Le licenciement économique

Le licenciement est considéré comme économique, lorsqu'il est effectué par l'employeur et ce pour un motif qui n'est pas lié à la personne du salarié ou bien lorsqu'il résulte d'une suppression ou une transformation d'emploi ou d'une modification refusée par le salarié. 

Maître Philippe Autrive

Il faut retenir que pour le licenciement économique, ce sont des circonstances extérieures qui amènent l’employeur à mettre un terme à un ou plusieurs contrats de travail.

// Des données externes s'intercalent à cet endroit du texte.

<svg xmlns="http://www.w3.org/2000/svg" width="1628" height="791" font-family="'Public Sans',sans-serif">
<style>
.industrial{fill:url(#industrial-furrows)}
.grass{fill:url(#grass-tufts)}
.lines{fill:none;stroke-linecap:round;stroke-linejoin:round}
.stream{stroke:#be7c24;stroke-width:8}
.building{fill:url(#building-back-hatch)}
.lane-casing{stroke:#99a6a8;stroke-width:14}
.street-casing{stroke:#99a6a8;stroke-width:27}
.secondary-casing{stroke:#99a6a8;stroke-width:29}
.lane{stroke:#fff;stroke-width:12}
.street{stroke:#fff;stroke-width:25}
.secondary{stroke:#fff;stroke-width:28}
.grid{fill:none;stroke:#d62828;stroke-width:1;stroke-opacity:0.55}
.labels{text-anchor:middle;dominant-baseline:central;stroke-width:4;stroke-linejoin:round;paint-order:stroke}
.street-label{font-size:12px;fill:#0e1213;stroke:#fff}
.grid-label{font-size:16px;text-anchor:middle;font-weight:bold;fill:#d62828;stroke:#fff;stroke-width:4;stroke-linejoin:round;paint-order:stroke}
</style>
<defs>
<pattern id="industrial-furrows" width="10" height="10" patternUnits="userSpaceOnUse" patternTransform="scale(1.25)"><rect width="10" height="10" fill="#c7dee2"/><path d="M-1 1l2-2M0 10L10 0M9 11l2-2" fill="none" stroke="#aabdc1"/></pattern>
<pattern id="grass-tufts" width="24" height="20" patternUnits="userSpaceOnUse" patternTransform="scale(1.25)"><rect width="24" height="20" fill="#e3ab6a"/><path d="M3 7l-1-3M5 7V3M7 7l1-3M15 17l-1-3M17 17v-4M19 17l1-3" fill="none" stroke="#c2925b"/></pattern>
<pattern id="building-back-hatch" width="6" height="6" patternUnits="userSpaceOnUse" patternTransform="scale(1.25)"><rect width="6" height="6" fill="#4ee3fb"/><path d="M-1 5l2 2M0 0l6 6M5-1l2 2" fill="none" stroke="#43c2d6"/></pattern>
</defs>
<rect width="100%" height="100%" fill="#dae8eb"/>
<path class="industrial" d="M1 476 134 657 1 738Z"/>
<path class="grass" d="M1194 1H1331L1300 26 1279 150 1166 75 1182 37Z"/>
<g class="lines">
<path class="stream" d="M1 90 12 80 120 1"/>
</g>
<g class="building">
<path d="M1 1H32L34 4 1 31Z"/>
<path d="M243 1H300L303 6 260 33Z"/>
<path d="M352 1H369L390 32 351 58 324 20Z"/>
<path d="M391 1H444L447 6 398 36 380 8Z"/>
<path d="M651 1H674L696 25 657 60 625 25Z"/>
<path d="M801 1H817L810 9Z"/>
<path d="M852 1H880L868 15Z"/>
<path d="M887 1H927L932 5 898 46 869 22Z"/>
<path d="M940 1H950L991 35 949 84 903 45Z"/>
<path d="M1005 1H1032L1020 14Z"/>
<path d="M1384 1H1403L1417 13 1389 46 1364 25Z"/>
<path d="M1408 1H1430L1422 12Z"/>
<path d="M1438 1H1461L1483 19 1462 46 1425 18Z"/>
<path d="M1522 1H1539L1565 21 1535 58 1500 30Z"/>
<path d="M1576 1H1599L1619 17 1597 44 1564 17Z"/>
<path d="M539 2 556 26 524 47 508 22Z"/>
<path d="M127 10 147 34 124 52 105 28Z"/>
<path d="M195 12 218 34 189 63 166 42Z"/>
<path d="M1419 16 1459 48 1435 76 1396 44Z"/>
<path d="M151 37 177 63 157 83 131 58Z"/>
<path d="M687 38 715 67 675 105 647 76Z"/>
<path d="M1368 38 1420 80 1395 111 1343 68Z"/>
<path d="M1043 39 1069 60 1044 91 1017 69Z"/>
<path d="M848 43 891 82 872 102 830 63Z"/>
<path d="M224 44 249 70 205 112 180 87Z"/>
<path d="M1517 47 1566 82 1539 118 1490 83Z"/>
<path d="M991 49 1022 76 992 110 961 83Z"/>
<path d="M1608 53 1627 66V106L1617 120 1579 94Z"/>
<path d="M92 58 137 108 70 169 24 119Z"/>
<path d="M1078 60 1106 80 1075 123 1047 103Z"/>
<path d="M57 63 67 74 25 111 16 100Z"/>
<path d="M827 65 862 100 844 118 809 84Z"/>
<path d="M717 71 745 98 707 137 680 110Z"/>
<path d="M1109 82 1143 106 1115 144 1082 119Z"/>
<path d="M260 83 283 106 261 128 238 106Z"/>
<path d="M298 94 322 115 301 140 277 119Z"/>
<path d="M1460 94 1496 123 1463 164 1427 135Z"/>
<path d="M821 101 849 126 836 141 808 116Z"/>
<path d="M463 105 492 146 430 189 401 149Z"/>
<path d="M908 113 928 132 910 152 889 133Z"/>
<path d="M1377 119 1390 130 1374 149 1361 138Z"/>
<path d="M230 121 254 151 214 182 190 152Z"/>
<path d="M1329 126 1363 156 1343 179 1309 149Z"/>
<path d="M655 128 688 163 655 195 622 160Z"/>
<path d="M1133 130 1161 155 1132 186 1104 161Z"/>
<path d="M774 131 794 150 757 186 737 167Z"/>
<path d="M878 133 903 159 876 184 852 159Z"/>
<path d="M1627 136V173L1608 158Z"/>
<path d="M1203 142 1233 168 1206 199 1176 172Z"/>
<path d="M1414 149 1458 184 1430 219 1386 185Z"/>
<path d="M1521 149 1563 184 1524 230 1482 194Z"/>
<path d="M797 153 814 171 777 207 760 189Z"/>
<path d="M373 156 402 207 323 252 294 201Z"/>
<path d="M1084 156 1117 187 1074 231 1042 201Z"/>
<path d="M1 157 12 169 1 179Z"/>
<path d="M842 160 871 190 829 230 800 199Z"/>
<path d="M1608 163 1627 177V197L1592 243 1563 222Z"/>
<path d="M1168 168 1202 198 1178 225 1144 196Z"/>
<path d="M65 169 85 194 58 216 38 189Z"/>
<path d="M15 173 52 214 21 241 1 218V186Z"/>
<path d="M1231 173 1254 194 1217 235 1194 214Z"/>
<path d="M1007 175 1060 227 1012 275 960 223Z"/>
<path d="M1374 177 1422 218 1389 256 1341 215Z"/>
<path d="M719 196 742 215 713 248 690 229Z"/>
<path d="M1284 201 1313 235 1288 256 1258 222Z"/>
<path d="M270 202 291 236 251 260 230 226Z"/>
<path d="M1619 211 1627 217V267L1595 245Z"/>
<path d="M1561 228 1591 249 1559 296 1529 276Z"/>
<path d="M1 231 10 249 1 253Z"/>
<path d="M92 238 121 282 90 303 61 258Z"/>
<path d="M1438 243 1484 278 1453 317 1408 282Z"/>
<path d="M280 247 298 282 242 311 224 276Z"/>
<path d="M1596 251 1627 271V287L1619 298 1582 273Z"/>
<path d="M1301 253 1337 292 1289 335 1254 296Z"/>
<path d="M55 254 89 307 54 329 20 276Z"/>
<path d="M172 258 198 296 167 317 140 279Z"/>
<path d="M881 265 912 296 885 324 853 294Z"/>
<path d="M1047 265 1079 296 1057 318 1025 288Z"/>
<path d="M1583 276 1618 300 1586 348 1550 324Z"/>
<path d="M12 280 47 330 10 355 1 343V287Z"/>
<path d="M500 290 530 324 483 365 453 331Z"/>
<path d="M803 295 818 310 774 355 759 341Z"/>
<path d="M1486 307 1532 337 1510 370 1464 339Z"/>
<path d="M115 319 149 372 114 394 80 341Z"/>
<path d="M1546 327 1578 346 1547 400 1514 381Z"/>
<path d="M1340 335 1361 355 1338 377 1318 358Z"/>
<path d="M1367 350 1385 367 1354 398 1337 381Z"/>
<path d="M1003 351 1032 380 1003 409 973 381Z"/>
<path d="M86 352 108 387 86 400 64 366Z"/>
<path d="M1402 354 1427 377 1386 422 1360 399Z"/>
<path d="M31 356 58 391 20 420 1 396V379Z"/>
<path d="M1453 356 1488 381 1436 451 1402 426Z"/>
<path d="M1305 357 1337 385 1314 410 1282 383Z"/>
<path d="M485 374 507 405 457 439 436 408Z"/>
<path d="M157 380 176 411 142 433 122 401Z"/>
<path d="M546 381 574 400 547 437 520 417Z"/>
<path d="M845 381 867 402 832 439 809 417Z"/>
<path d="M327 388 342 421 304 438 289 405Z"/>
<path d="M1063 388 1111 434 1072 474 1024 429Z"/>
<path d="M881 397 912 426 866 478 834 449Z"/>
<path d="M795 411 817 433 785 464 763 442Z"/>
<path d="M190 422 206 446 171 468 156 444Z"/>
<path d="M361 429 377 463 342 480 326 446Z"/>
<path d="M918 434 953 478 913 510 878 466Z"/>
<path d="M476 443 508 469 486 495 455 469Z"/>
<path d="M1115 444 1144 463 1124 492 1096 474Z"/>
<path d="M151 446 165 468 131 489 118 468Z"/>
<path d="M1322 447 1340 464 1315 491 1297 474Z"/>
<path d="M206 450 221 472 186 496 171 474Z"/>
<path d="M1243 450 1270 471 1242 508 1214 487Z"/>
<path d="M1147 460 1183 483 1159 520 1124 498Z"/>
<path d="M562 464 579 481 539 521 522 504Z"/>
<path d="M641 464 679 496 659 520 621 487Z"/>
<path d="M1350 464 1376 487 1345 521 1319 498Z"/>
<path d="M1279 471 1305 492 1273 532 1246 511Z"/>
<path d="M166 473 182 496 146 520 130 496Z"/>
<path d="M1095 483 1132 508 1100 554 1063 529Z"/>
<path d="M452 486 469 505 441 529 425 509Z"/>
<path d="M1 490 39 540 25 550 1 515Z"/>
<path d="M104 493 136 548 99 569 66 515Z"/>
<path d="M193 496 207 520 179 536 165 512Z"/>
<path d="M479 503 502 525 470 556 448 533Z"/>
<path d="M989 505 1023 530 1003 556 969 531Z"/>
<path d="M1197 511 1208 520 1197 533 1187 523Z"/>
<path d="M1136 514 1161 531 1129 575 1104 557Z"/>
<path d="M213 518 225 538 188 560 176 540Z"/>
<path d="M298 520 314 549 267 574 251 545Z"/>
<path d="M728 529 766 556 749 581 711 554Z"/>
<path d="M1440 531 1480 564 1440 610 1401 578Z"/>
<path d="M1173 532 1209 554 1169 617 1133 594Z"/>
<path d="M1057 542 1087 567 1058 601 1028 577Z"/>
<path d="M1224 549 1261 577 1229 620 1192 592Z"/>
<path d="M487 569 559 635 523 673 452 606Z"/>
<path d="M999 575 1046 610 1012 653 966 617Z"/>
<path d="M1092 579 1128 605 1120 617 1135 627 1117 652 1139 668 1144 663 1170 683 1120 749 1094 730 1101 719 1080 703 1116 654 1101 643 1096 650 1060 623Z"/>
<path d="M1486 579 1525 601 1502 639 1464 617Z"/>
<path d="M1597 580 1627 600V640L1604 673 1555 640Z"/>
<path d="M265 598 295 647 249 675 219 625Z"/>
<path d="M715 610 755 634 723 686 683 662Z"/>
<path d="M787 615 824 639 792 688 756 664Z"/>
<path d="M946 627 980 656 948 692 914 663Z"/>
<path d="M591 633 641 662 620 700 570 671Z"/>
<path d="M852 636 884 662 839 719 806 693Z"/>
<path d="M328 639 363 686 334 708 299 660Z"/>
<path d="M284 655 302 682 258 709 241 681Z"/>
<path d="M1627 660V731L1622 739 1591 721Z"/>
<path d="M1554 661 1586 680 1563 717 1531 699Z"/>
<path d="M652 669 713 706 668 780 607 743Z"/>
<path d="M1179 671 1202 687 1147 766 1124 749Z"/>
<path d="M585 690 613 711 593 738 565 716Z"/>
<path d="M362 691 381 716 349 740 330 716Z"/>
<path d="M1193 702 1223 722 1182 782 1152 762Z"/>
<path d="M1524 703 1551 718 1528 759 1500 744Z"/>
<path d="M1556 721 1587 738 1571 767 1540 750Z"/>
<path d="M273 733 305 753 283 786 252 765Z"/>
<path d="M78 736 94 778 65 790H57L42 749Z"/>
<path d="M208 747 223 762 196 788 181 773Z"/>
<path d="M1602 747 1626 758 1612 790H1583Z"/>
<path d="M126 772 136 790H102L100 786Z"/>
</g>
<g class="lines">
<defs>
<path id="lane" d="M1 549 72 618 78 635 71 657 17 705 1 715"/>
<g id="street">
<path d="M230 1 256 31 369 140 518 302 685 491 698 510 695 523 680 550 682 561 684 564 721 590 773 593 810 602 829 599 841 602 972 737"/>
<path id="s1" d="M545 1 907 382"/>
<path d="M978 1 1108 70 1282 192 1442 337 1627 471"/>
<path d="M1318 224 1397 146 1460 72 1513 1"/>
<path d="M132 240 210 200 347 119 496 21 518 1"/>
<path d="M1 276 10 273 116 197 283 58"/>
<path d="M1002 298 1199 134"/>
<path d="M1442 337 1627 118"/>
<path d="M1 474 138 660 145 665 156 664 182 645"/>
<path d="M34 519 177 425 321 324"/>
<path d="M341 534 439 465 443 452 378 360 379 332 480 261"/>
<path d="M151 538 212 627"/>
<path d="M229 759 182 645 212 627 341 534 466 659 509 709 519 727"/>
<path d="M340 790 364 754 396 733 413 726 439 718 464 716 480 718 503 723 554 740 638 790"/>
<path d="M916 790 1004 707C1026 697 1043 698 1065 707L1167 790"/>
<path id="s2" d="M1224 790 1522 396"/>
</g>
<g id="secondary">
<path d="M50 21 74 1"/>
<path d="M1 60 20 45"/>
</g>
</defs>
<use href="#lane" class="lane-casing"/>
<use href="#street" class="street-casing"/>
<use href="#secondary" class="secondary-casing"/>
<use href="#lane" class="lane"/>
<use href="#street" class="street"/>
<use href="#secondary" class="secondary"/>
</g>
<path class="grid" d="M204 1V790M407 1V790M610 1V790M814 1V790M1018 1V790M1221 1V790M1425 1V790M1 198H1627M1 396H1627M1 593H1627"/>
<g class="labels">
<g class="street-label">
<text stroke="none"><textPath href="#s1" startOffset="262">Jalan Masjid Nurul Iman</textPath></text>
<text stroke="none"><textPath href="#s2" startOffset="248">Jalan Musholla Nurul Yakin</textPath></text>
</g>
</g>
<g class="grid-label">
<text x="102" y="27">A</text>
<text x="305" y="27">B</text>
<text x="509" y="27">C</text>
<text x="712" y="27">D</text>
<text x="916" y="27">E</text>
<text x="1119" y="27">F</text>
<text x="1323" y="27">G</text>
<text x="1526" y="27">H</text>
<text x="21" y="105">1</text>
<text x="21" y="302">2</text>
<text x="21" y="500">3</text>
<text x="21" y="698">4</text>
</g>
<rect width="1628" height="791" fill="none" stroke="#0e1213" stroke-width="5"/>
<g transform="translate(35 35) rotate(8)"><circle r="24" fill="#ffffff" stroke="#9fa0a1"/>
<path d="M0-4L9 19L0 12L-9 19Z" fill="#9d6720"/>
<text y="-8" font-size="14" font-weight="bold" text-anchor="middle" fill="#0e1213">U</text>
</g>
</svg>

Le licenciement économique individuel


Dans le cas d’un licenciement individuel, l’employeur doit :


- déterminer les critères qui le poussent à « choisir » tel ou tel salarié. Ces critères sont souvent définis dans les conventions collectives ou le code du travail. Ainsi, l’entreprise doit prendre en compte les charges familiales, les compétences professionnelles, l’ancienneté des salariés. Elle doit aussi préserver, autant que possible, les personnes qui seraient susceptibles de rencontrer des difficultés dans leur recherche d’emploi ;
- convoquer le salarié, par lettre recommandée, avec accusé de réception ou remise contre décharge, à un entretien préalable de licenciement. Ce courrier doit préciser l’objet de l’entretien, sa date, son lieu, et la possibilité que le salarié a de se faire accompagner par un représentant du personnel ou par un conseiller. L’endroit où il peut trouver la liste des conseillers doit être également précisé ;
- respecter un délai de 5 jours ouvrables entre la remise de la lettre et l’entretien ;
- expliquer au salarié, durant l’entretien, les raisons qui le poussent à le licencier, lui faire des propositions de reclassement sur des postes équivalents ou inférieurs (avec l’accord du salarié), lui proposer des formations. Il doit également l’informer de l’existence d’une convention de reclassement personnalisé ou d’un congé de reclassement ;
- notifier sa décision au salarié, au minimum 7 jours après l’entretien (15 jours s’il s’agit d’un cadre) par lettre recommandée, avec accusé de réception. Ce courrier doit indiquer précisément les motifs du licenciement. Il doit aussi informer le salarié qu’il bénéficie, pendant un an, s’il le souhaite, d’une priorité de réembauchage. La lettre doit aussi indiquer les mesures prises pour un maintien dans l’entreprise et le délai qu’a le salarié pour accepter ou refuser les propositions de reclassement ;
- informer la direction départementale de l’emploi dans les 8 jours qui suivent l’envoi des lettres au salarié. Le préavis est d’un mois si le salarié a entre 6 mois et 2 ans d’ancienneté, et de 2 mois s’il est dans l’entreprise depuis 2 ans ou plus.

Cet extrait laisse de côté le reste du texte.